那貓兒睜眼見她擾了睡眠清靜,一爪子就撓在她手上,抓了三道紅痕,讓中山王又是色眯眯的疼惜,又是好笑。
「雲遙啊,這床上沒人,你就把東西放下吧!啊!」
中山王過來提著枕頭,扔到一邊兒,說道:「這裡頭找遍了沒有,那外頭總有的吧。
不過這麼一會兒,本王又讓人在門口守著了,她還能跑到哪兒去啊?」
中山王方才本是想著一心想著要跟顧寶笙歡好的。
誰知孟雲遙彎腰趴在床上把被子裡外翻來覆去的看,臉蛋兒氣得紅通通的。
他看過去,覺著臀圓挺翹,那胸口起伏不停,心裡倒是生起了別樣的心思。
景仁帝面兒上敬他是叔叔,又說當初是他自願寫讓位詔書的,可是中山王自己清楚,這壓根兒是景仁帝這侄子威逼的,而非利誘的呀!
當然,景仁帝為表他的敬重,倒是拿朝中的幾件大事問過他,讓他拿過幾次主意。
可知道內情的人,便十分清楚,這是景仁帝一早就定好的結果,他不過是張個口,替景仁帝得罪人罷了。

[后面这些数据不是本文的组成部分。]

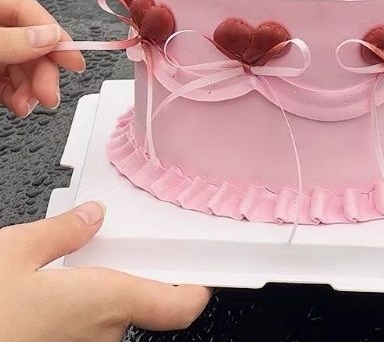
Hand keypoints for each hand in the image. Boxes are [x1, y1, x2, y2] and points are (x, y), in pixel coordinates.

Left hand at [0, 0, 85, 115]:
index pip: (30, 12)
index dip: (56, 37)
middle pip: (29, 43)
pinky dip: (15, 94)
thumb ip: (10, 39)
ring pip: (19, 64)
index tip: (74, 62)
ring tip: (29, 105)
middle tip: (50, 94)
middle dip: (42, 72)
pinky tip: (19, 104)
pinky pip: (4, 79)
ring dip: (30, 88)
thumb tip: (49, 37)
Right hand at [0, 202, 210, 340]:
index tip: (202, 264)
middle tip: (114, 245)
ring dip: (99, 292)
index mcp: (105, 302)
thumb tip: (90, 216)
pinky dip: (77, 310)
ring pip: (108, 318)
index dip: (197, 285)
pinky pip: (82, 331)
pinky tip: (48, 292)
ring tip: (73, 264)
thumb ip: (63, 232)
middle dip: (130, 273)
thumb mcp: (14, 252)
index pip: (180, 304)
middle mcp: (101, 336)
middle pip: (141, 302)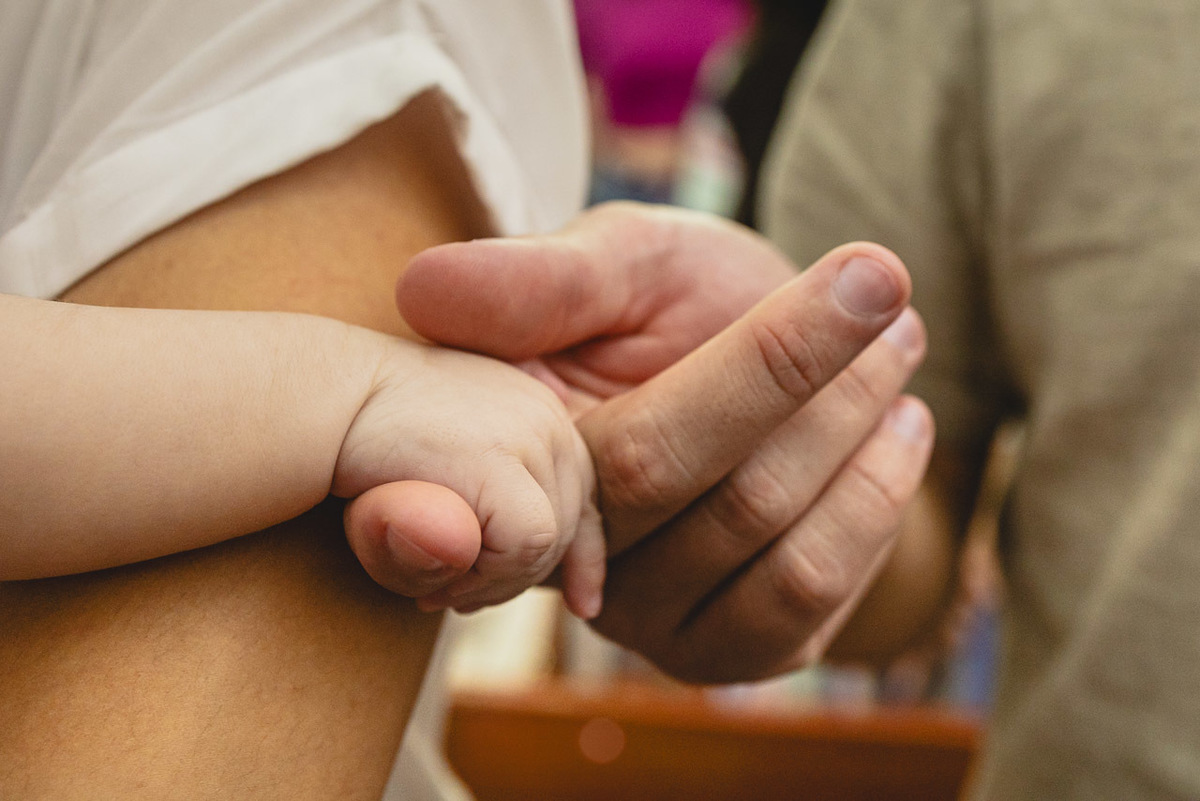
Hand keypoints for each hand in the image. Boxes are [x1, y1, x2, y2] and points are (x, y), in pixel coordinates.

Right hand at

孟雲遙等不知內情的深宅夫人道聽途說,自然以為他在皇室里里威望十足又能勸說景仁帝。
中山王的命來之不易,他好色也沒想過為個孟雲遙去駁了皇上的旨意,不過是想趁機動動顧寶笙,自己嘗個甜頭,再幫孟雲遙出個氣就夠了。
橫豎顧寶笙年幼,受辱也不敢拿出去說,白饒他享受一番。
眼見顧寶笙一時尋不來,這丫頭又可口的緊,中山王皺巴巴的脖子上,喉頭咕嚕咕嚕的滾了滾。
孟雲遙的娘水性楊花的名聲傳遍了,她自己又是景仁帝說了一輩子不能進宮的人,那……他占些便宜總是可以的吧?
「李犬兒啊,你跟那丫頭去外頭找找看,別一時找丟了人!仔細些!」
李犬兒跟了他大半輩子,一個眼神兒就心領神會,根本不用中山王再多說,便拖著淺碧走。
孟雲遙剛要抬腳跟上,門啪的一下就關上了。
她轉頭怒道:「王爺,您這是什麼意思?雲遙可是在幫您找人吶!」
正當此時,虛掩的窗戶邊一縷幽香吹進來,中山王一雙眼睛突然紅了起來,抱住她的細腰就急聲道:「小心肝兒,咱不找誰了!咱找的就是你啊!」
窗戶外的人聞言,滿意的點頭,回去報信兒了。